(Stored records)
════════════════════
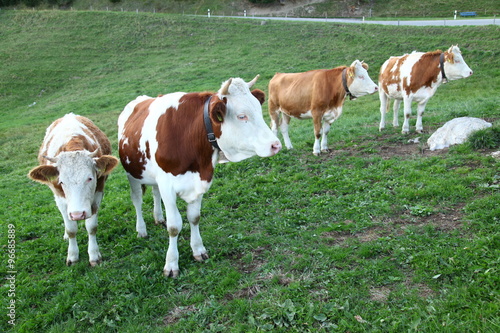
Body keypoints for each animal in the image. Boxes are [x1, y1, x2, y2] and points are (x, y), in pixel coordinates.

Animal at [28, 113, 119, 266]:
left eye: (90, 178)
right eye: (61, 181)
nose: (77, 214)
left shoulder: (98, 193)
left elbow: (91, 226)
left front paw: (94, 255)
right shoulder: (59, 197)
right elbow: (71, 229)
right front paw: (72, 255)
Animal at [117, 76, 282, 276]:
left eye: (259, 108)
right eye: (242, 116)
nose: (276, 145)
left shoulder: (199, 181)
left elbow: (194, 217)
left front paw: (198, 250)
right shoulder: (167, 185)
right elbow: (174, 226)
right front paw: (171, 264)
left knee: (155, 193)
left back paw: (158, 217)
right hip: (132, 173)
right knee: (137, 200)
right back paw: (141, 229)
════════════════════
Working down from the line that contains "right eye: (242, 116)", retype each line exactly through the last line of the data, and give nothing else.

right eye: (242, 116)
nose: (276, 145)
left shoulder: (199, 181)
left elbow: (194, 217)
left front paw: (198, 250)
right shoulder: (167, 185)
right elbow: (174, 226)
right front paw: (171, 264)
left knee: (155, 193)
left back paw: (158, 217)
right hip: (132, 173)
right knee: (137, 200)
right back paw: (141, 229)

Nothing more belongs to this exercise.